In both implementations, each component of the n-vector y gets a mixture distribution. Both of them do n * M amount of work, it’s just that it gets vectorized in the function rather than being in an explicit double loop.

    for (i in 1:n) {
      for (k in 1:K)
        logf[k] = logp[k] + normal_lpdf(y[i] | mu[k], sigma[k]);
      target += log_sum_exp(logf);
    }

You may think it’d be faster to expand this on your own, but there’s a lot going on to complicate the situation. In your functional form, you have:

real mixture_normal_lpdf(vector y, vector logp, vector mu, vector sigma) {
    int K = size(mu);
    matrix[n, K] logComp;
    real logProb = 0;
    for (k in 1:K) {
      logComp[, k] = logp[k]
        - log(sigma[k]) 
        - 0.5 * square((y - mu[k]) ./ sigma[k]);
    }
    for (i in 1:n)
      logProb += log_sum_exp(logComp[i, ]);
    return logProb;
  }

I removed the unused variables M and n and the unnecessary additive component (you can add or subtract a constant from logComp and it doesn’t change the result, which will help a bit with speed, especially removing the vector M. That is, for a scalar c and vector v, we have

log_sum_exp(c + v) = c + log_sum_exp(v)

In your case, you just get a constant on the outside in logProb, which doesn’t change anything in the sampler, so it can be dropped.

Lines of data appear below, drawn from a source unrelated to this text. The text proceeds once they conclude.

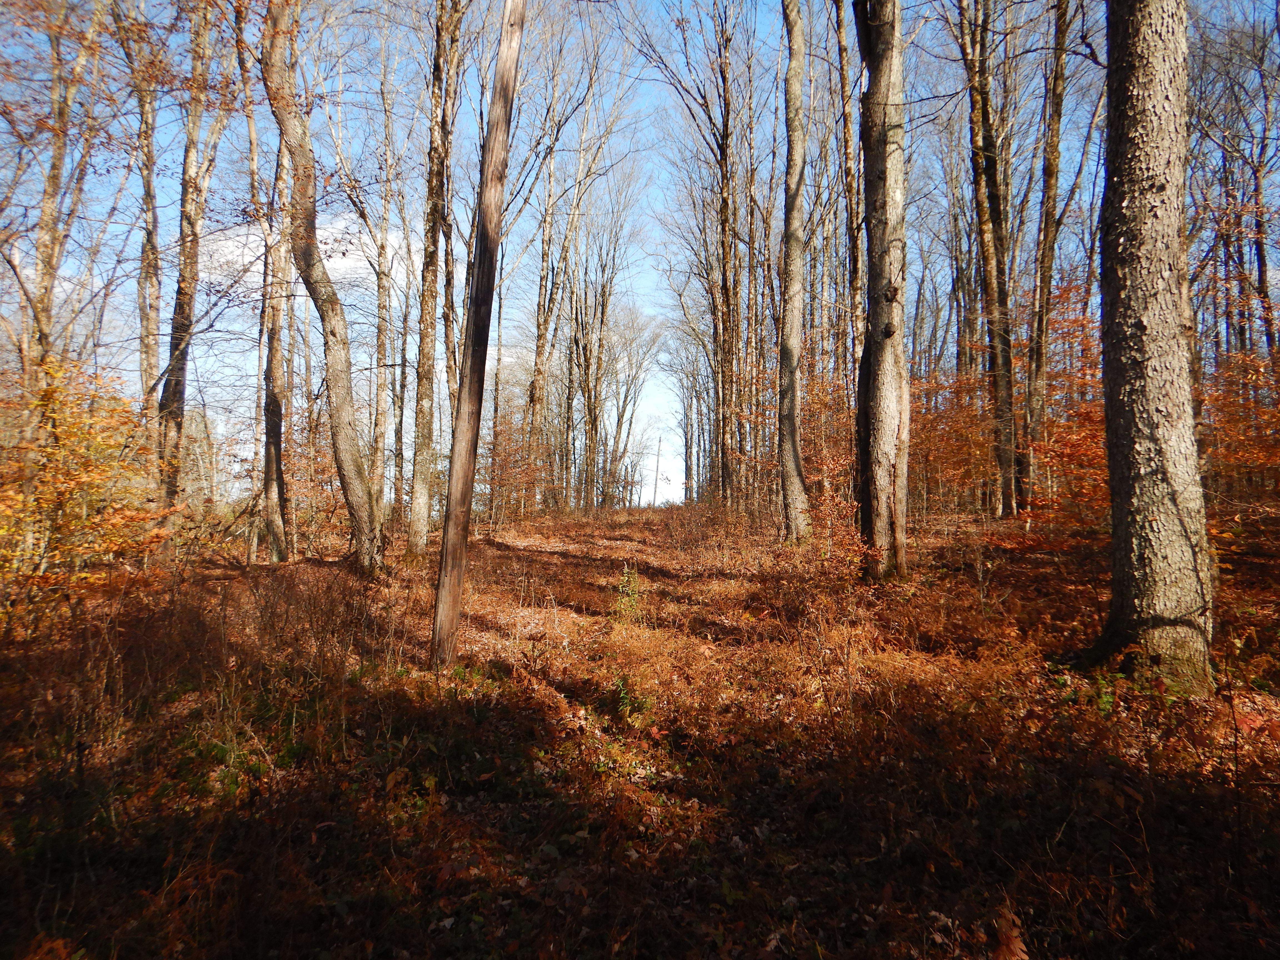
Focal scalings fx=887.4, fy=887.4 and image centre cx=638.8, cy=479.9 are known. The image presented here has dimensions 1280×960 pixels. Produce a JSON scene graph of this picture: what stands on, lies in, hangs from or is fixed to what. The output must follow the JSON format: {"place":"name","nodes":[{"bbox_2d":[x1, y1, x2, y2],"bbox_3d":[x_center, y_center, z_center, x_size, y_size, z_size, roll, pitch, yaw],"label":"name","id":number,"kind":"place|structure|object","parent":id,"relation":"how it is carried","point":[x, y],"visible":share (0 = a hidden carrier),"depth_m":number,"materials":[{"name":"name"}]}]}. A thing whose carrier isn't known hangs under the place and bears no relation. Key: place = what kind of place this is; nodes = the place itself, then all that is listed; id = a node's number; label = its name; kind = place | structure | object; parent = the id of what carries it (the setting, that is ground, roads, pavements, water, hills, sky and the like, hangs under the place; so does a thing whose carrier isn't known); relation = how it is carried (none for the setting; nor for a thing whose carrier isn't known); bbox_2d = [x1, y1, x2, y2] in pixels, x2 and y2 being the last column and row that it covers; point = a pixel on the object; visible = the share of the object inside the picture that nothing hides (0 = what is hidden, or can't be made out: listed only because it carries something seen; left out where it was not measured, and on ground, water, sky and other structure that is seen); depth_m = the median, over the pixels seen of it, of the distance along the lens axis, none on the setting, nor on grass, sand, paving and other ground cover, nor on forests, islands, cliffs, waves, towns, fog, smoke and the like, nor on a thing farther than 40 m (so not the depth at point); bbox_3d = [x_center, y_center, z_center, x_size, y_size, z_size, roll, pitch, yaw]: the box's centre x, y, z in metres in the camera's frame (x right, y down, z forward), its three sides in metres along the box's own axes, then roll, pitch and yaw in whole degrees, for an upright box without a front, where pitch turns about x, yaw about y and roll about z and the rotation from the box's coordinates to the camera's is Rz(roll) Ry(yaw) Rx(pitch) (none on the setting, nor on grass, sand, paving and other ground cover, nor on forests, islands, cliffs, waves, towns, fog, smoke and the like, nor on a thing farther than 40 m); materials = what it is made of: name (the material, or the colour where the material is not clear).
{"place":"outdoors","nodes":[
{"label":"outdoors","id":0,"kind":"place"},
{"bbox_2d":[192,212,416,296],"label":"cloud","id":1,"kind":"structure","parent":0,"point":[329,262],"materials":[{"name":"white"}]},
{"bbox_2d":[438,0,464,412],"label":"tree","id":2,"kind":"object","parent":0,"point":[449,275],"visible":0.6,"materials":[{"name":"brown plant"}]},
{"bbox_2d":[0,494,1279,959],"label":"forest floor","id":3,"kind":"structure","parent":0,"point":[457,929],"materials":[{"name":"brown plant"}]},
{"bbox_2d":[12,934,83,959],"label":"fern","id":4,"kind":"object","parent":3,"relation":"on","point":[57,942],"visible":0.87,"depth_m":2.63,"materials":[{"name":"plant"}]},
{"bbox_2d":[21,0,108,405],"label":"tree","id":5,"kind":"object","parent":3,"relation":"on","point":[54,168],"visible":0.76,"depth_m":9.59,"materials":[{"name":"plant"}]},
{"bbox_2d":[0,351,175,633],"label":"shrub","id":6,"kind":"object","parent":3,"relation":"on","point":[88,522],"visible":0.84,"depth_m":8.04,"materials":[{"name":"plant"}]},
{"bbox_2d":[133,0,166,471],"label":"tree","id":7,"kind":"object","parent":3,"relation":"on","point":[149,184],"visible":0.71,"depth_m":13.14,"materials":[{"name":"brown"}]},
{"bbox_2d":[156,0,222,522],"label":"tree","id":8,"kind":"object","parent":3,"relation":"on","point":[186,294],"visible":0.86,"depth_m":11.86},
{"bbox_2d":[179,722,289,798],"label":"green plant","id":9,"kind":"object","parent":3,"relation":"on","point":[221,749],"visible":0.55,"depth_m":4.20,"materials":[{"name":"green plant"}]},
{"bbox_2d":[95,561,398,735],"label":"shrub","id":10,"kind":"object","parent":3,"relation":"on","point":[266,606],"visible":0.76,"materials":[{"name":"brown plant"}]},
{"bbox_2d":[249,42,291,570],"bbox_3d":[-5.241,-2.958,12.580,1.134,8.693,0.979,-1,-2,44],"label":"tree","id":11,"kind":"object","parent":3,"relation":"on","point":[274,490],"visible":0.84,"depth_m":12.42,"materials":[{"name":"brown"}]},
{"bbox_2d":[258,0,386,575],"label":"tree","id":12,"kind":"object","parent":3,"relation":"on","point":[359,517],"visible":0.98,"depth_m":10.33,"materials":[{"name":"plant"}]},
{"bbox_2d":[370,43,395,527],"bbox_3d":[-5.545,-4.388,19.148,0.839,11.564,0.964,0,-1,0],"label":"tree","id":13,"kind":"object","parent":3,"relation":"on","point":[377,463],"visible":0.88,"depth_m":19.01,"materials":[{"name":"plant"}]},
{"bbox_2d":[405,0,464,557],"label":"tree","id":14,"kind":"object","parent":3,"relation":"on","point":[414,506],"visible":0.98,"depth_m":12.63,"materials":[{"name":"plant"}]},
{"bbox_2d":[430,0,525,668],"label":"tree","id":15,"kind":"object","parent":3,"relation":"on","point":[444,563],"visible":1,"depth_m":6.35,"materials":[{"name":"brown wood"}]},
{"bbox_2d":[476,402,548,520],"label":"shrub","id":16,"kind":"object","parent":3,"relation":"on","point":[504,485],"visible":0.62,"depth_m":25.38,"materials":[{"name":"plant"}]},
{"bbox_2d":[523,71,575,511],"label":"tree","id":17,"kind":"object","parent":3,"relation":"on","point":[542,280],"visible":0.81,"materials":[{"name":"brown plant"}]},
{"bbox_2d":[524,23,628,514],"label":"tree","id":18,"kind":"object","parent":3,"relation":"on","point":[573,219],"visible":0.93,"depth_m":28.85,"materials":[{"name":"brown plant"}]},
{"bbox_2d":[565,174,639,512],"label":"tree","id":19,"kind":"object","parent":3,"relation":"on","point":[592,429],"visible":0.91,"depth_m":35.18,"materials":[{"name":"brown plant"}]},
{"bbox_2d":[610,564,642,623],"bbox_3d":[-0.108,1.148,8.495,0.414,0.701,0.466,0,-1,0],"label":"green plant","id":20,"kind":"object","parent":3,"relation":"on","point":[632,579],"visible":0.77,"depth_m":8.48,"materials":[{"name":"green plant"}]},
{"bbox_2d":[598,300,661,507],"label":"tree","id":21,"kind":"object","parent":3,"relation":"on","point":[624,404],"visible":0.84,"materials":[{"name":"plant"}]},
{"bbox_2d":[612,673,653,722],"bbox_3d":[-0.059,1.322,5.319,0.341,0.346,0.361,0,-1,0],"label":"green plant","id":22,"kind":"object","parent":3,"relation":"on","point":[624,689],"visible":0.72,"depth_m":5.31,"materials":[{"name":"green plant"}]},
{"bbox_2d":[651,432,662,505],"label":"utility pole","id":23,"kind":"object","parent":3,"relation":"on","point":[655,485],"visible":0.86,"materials":[{"name":"brown wood"}]},
{"bbox_2d":[639,0,746,509],"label":"tree","id":24,"kind":"object","parent":3,"relation":"on","point":[722,162],"visible":0.97,"depth_m":24.71,"materials":[{"name":"brown plant"}]},
{"bbox_2d":[775,0,811,544],"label":"tree","id":25,"kind":"object","parent":3,"relation":"on","point":[790,74],"visible":0.98,"depth_m":13.85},
{"bbox_2d":[800,363,861,549],"bbox_3d":[3.182,-0.373,14.954,1.909,3.313,2.426,0,-1,0],"label":"shrub","id":26,"kind":"object","parent":3,"relation":"on","point":[828,461],"visible":0.45,"depth_m":14.81,"materials":[{"name":"plant"}]},
{"bbox_2d":[834,0,862,408],"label":"tree","id":27,"kind":"object","parent":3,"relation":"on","point":[844,79],"visible":0.75,"depth_m":16.07,"materials":[{"name":"brown"}]},
{"bbox_2d":[853,0,911,580],"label":"tree","id":28,"kind":"object","parent":3,"relation":"on","point":[878,391],"visible":0.98,"depth_m":9.26,"materials":[{"name":"brown"}]},
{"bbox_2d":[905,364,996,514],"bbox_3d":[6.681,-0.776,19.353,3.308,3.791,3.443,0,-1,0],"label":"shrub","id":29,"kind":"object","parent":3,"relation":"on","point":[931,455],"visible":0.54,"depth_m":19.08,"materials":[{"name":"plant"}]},
{"bbox_2d":[955,0,1020,519],"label":"tree","id":30,"kind":"object","parent":3,"relation":"on","point":[987,254],"visible":0.98,"depth_m":16.03,"materials":[{"name":"plant"}]},
{"bbox_2d":[988,904,1029,959],"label":"dry leaf","id":31,"kind":"object","parent":3,"relation":"on","point":[1013,939],"visible":0.84,"depth_m":2.77,"materials":[{"name":"brown plant"}]},
{"bbox_2d":[1023,0,1072,508],"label":"tree","id":32,"kind":"object","parent":3,"relation":"on","point":[1048,208],"visible":0.97,"depth_m":16.17,"materials":[{"name":"brown"}]},
{"bbox_2d":[1019,280,1109,529],"bbox_3d":[6.486,-0.974,12.905,2.502,4.083,2.774,0,-1,0],"label":"shrub","id":33,"kind":"object","parent":3,"relation":"on","point":[1098,410],"visible":0.44,"depth_m":12.85,"materials":[{"name":"plant"}]},
{"bbox_2d":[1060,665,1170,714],"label":"green plant","id":34,"kind":"object","parent":3,"relation":"on","point":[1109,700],"visible":0.35,"depth_m":4.97,"materials":[{"name":"green plant"}]},
{"bbox_2d":[1085,0,1214,691],"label":"tree","id":35,"kind":"object","parent":3,"relation":"on","point":[1135,90],"visible":0.98,"depth_m":5.31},
{"bbox_2d":[1196,348,1279,511],"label":"shrub","id":36,"kind":"object","parent":3,"relation":"on","point":[1246,455],"visible":0.63,"depth_m":11.90,"materials":[{"name":"plant"}]},
{"bbox_2d":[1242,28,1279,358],"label":"tree","id":37,"kind":"object","parent":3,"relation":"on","point":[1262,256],"visible":0.8,"depth_m":17.76,"materials":[{"name":"brown plant"}]},
{"bbox_2d":[0,0,1279,509],"label":"sky","id":38,"kind":"structure","parent":0,"point":[364,262],"materials":[{"name":"blue"}]}
]}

It may be a bit faster to do this

vector[K] log_sigma = log(sigma);

and then use log_sigma[k] in the code.

Counterintuitively, I’m guessing it’ll be faster to do this:

vector[n] log_probs;
for (i in 1:n) {
  log_probs[I] = log_sum_exp(logComp[i]);  // don't need second index here
}
return sum(log_probs);

It feels counter-intuitive and does extra allocation, but applying sum() all at once to a vector of log probs is much faster. I’m not sure either of these vectorizations will help.

In the end, it’s hard to beat our efficient C++ built-ins. What you have in your function definition has to be autodialed through, which is less efficient than our built-ins. But then you have fewer calls.